• **Tasks to complete**
1) Using the excerpt on avian influenza, explain in one to three sentences why infections are being monitored.
2) According to the excerpt on avian influenza, what is the name of the most significant avian influenza strain that can infect humans?

In Asia and Africa, there have been cases of avian influenza that have the ability to infect humans. The most significant of these avian influenza strains is called H5N1. This strain can cause serious illness and death.
Avian influenza is caused by a specific influenza type A virus. The virus is common among wild and domestic birds but rarely infects humans. Occasionally, the virus can mutate which allows it to infect humans.
The virus is passed through contact with an infected animal’s:
- Saliva or blood
- Nasal secretions
Avian influenza is not contracted through eating well-cooked poultry, eggs, or pork products. The virus rarely passes from one human to another, when it does it is usually a weakened version of the virus. Infections are being monitored to see if the virus mutates in a way that allows it to easily pass between humans.
Close contact with infected poultry increases your chance of avian influenza. This may include domestic or wild ducks, geese, chickens or turkeys.

• **Material supplied**
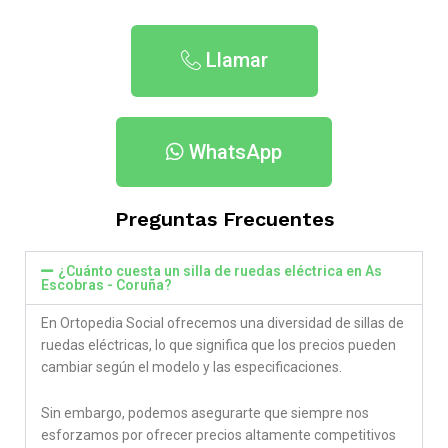
Llamar
WhatsApp
Preguntas Frecuentes
¿Cuánto cuesta un silla de ruedas eléctrica en As
Escobras - Coruña​?
En Ortopedia Social ofrecemos una diversidad de sillas de
ruedas eléctricas, lo que significa que los precios pueden
cambiar según el modelo y las especificaciones.
Sin embargo, podemos asegurarte que siempre nos
esforzamos por ofrecer precios altamente competitivos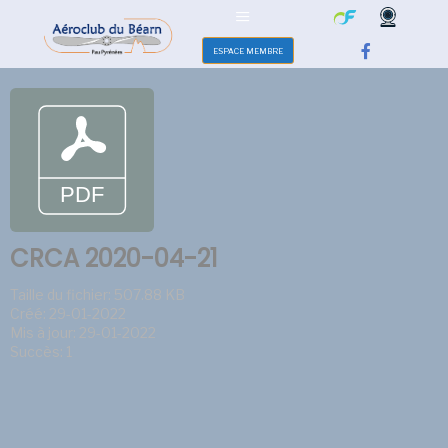
ESPACE MEMBRE
CRCA 2020-04-21
Taille du fichier: 507.88 KB
Créé: 29-01-2022
Mis à jour: 29-01-2022
Succès: 1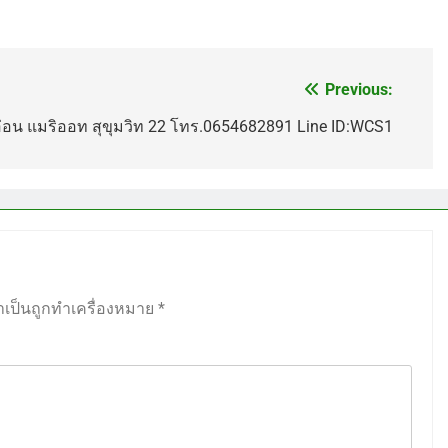
Previous:
นอ่อน แมริออท สุขุมวิท 22 โทร.0654682891 Line ID:WCS1
ำเป็นถูกทำเครื่องหมาย
*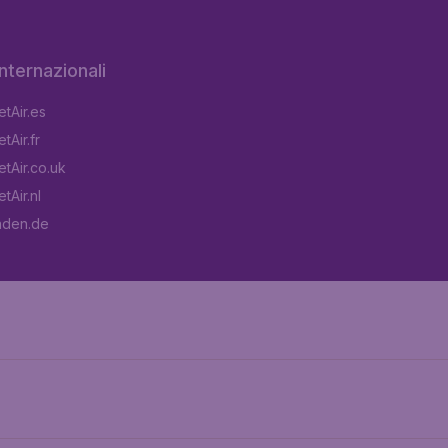
 internazionali
tAir.es
tAir.fr
tAir.co.uk
tAir.nl
aden.de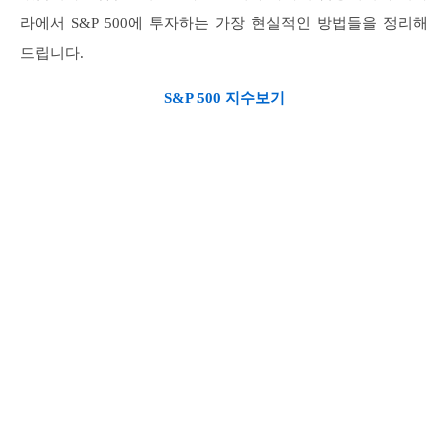
라에서 S&P 500에 투자하는 가장 현실적인 방법들을 정리해
드립니다.
S&P 500 지수보기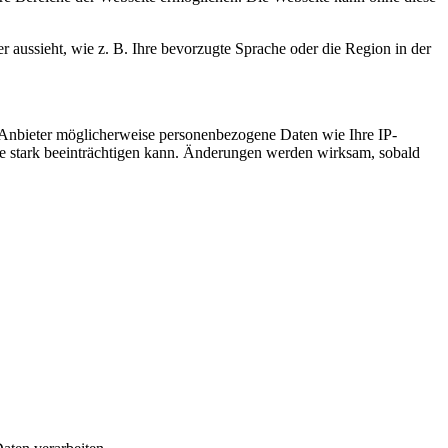
r aussieht, wie z. B. Ihre bevorzugte Sprache oder die Region in der
 Anbieter möglicherweise personenbezogene Daten wie Ihre IP-
ite stark beeinträchtigen kann. Änderungen werden wirksam, sobald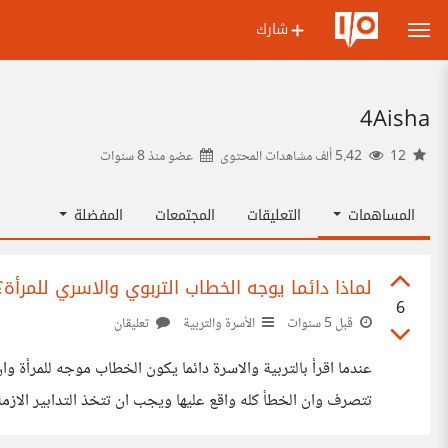
شارك
4Aisha
12
5.42 ألف مشاهدات المحتوى
عضو منذ
8 سنوات
المساهمات
التعليقات
المجتمعات
المفضلة
لماذا دائما يوجه الخطاب التربوي والاسري للمرأة
6
قبل 5 سنوات
الأسرة والتربية
تعليقان
عندما اقرأ بالتربية والاسرة دائما يكون الخطاب موجه للمرأة 
تتصرف وان الخطأ كله واقع عليها ويجب ان تتخذ التدابير الازمة
محتوى يخاطب الرجال؟ هل لان المرأة هي من تسعى دوما لانج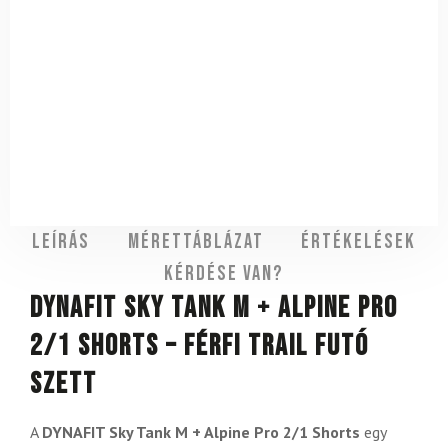
Leírás
Mérettáblázat
Értékelések
Kérdése van?
DYNAFIT Sky Tank M + Alpine Pro
2/1 Shorts – férfi trail futó
szett
A
DYNAFIT Sky Tank M + Alpine Pro 2/1 Shorts
egy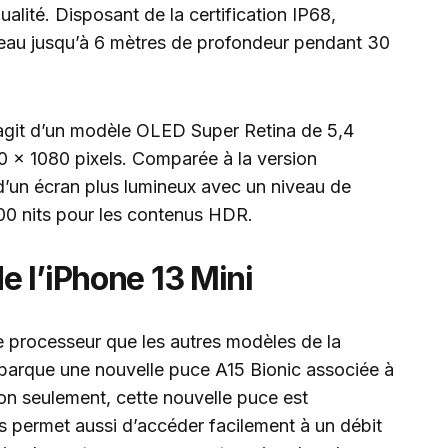
alité. Disposant de la certification IP68,
l’eau jusqu’à 6 mètres de profondeur pendant 30
s’agit d’un modèle OLED Super Retina de 5,4
0 x 1080 pixels. Comparée à la version
 d’un écran plus lumineux avec un niveau de
200 nits pour les contenus HDR.
 l’iPhone 13 Mini
 processeur que les autres modèles de la
barque une nouvelle puce A15 Bionic associée à
n seulement, cette nouvelle puce est
s permet aussi d’accéder facilement à un débit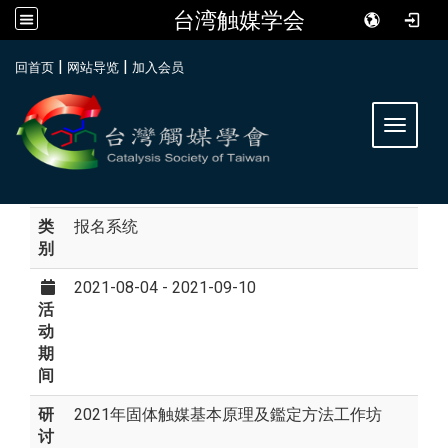
台湾触媒学会
:::
|
|
回首页
网站导览
加入会员
Toggle 
类
报名系统
别
2021-08-04 - 2021-09-10
活
动
期
间
研
2021年固体触媒基本原理及鑑定方法工作坊
讨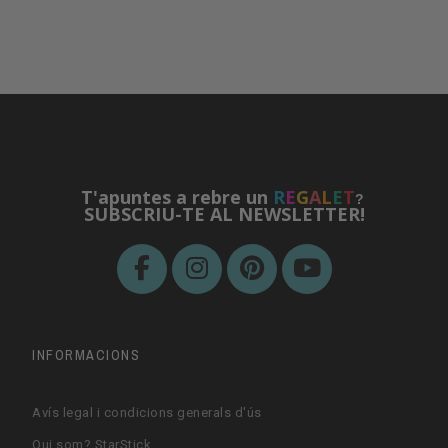
T'apuntes a rebre un
R
E
G
A
L
E
T
?
SUBSCRIU-TE AL NEWSLETTER!
INFORMACIONS
Avís legal i condicions generals d'ús
Qui som? StarStick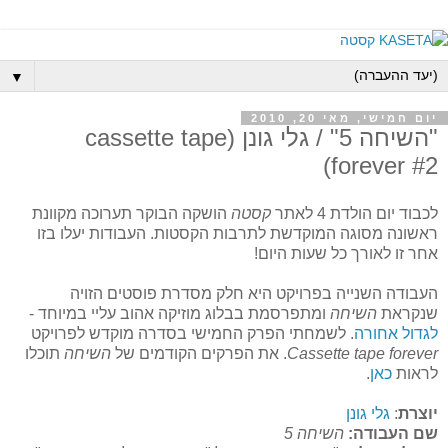
▼
יום חמישי, מאי 20, 2010
"השיחה 5" / גלי גונן (cassette tape
forever #2)
לכבוד יום הולדת 4 לאתר
קסטה
הושקה הבוקר תערוכה מקוונת
ראשונה מסוגה המוקדשת לתרבות הקסטות. העבודות יעלו בזו
אחר זו לאורך כל שעות היום!
העבודה השנייה בפרויקט היא חלק מסדרת פוסטים הזויה
שנקראת
השיחה
ומתפרסמת בבלוג מוזיקה אהוב עליי במיוחד -
לגדול אחורה
. לשמחתי הפרק החמישי בסדרה מוקדש לפרויקט
Cassette tape forever
. את הפרקים הקודמים של
השיחה
תוכלו
לראות
כאן
.
יוצרת
:
גלי גונן
שם העבודה:
השיחה 5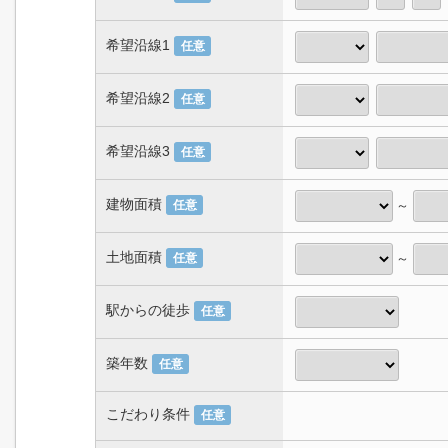
希望沿線1
任意
希望沿線2
任意
希望沿線3
任意
建物面積
～
任意
土地面積
～
任意
駅からの徒歩
任意
築年数
任意
こだわり条件
任意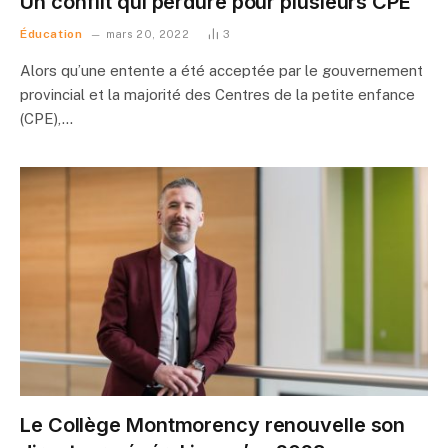
Un conflit qui perdure pour plusieurs CPE
Éducation
mars 20, 2022
3
Alors qu’une entente a été acceptée par le gouvernement
provincial et la majorité des Centres de la petite enfance
(CPE),…
Le Collège Montmorency renouvelle son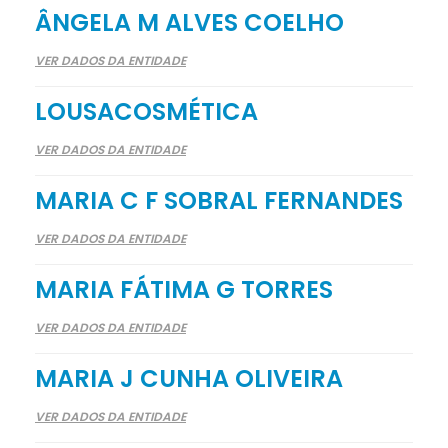
ÂNGELA M ALVES COELHO
VER DADOS DA ENTIDADE
LOUSACOSMÉTICA
VER DADOS DA ENTIDADE
MARIA C F SOBRAL FERNANDES
VER DADOS DA ENTIDADE
MARIA FÁTIMA G TORRES
VER DADOS DA ENTIDADE
MARIA J CUNHA OLIVEIRA
VER DADOS DA ENTIDADE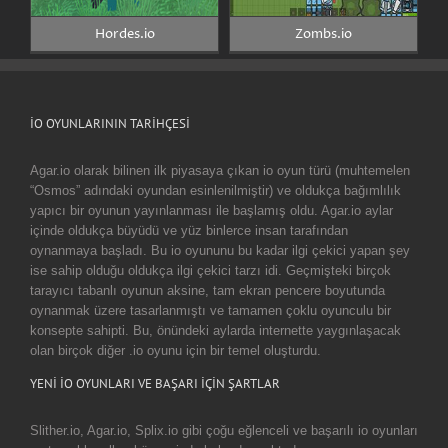
Hordes.io
Zombs.io
IO OYUNLARININ TARIHÇESI
Agar.io olarak bilinen ilk piyasaya çıkan io oyun türü (muhtemelen
“Osmos” adındaki oyundan esinlenilmiştir) ve oldukça bağımlılık
yapıcı bir oyunun yayınlanması ile başlamış oldu. Agar.io aylar
içinde oldukça büyüdü ve yüz binlerce insan tarafından
oynanmaya başladı. Bu io oyununu bu kadar ilgi çekici yapan şey
ise sahip olduğu oldukça ilgi çekici tarzı idi. Geçmişteki birçok
tarayıcı tabanlı oyunun aksine, tam ekran pencere boyutunda
oynanmak üzere tasarlanmıştı ve tamamen çoklu oyunculu bir
konsepte sahipti. Bu, önündeki aylarda internette yaygınlaşacak
olan birçok diğer .io oyunu için bir temel oluşturdu.
YENİ İO OYUNLARI VE BAŞARI İÇİN ŞARTLAR
Slither.io, Agar.io, Splix.io gibi çoğu eğlenceli ve başarılı io oyunları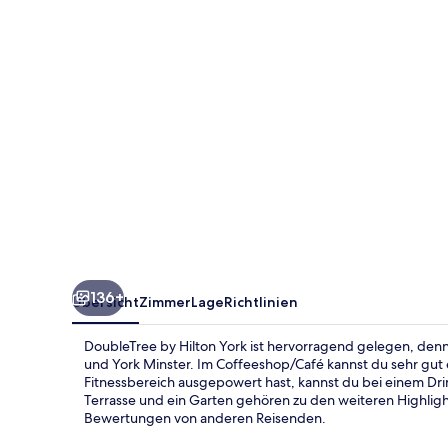
136+
Übersicht
Zimmer
Lage
Richtlinien
DoubleTree by Hilton York ist hervorragend gelegen, den
und York Minster. Im Coffeeshop/Café kannst du sehr gut
Fitnessbereich ausgepowert hast, kannst du bei einem Dri
Terrasse und ein Garten gehören zu den weiteren Highlight
Bewertungen von anderen Reisenden.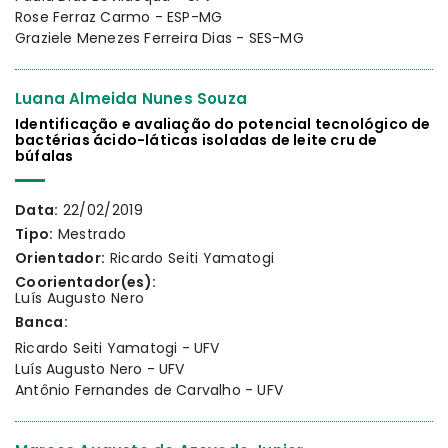
Rose Ferraz Carmo - ESP-MG
Graziele Menezes Ferreira Dias - SES-MG
Luana Almeida Nunes Souza
Identificação e avaliação do potencial tecnológico de
bactérias ácido-láticas isoladas de leite cru de
búfalas
Data:
22/02/2019
Tipo:
Mestrado
Orientador:
Ricardo Seiti Yamatogi
Coorientador(es):
Luís Augusto Nero
Banca:
Ricardo Seiti Yamatogi - UFV
Luís Augusto Nero - UFV
Antônio Fernandes de Carvalho - UFV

• **Solved tasks**
1) Infections are being monitored to see whether the virus mutates in a way that lets it pass easily between humans. At present it rarely spreads from one person to another, and when it does, it is usually a weakened version of the virus.

2) H5N1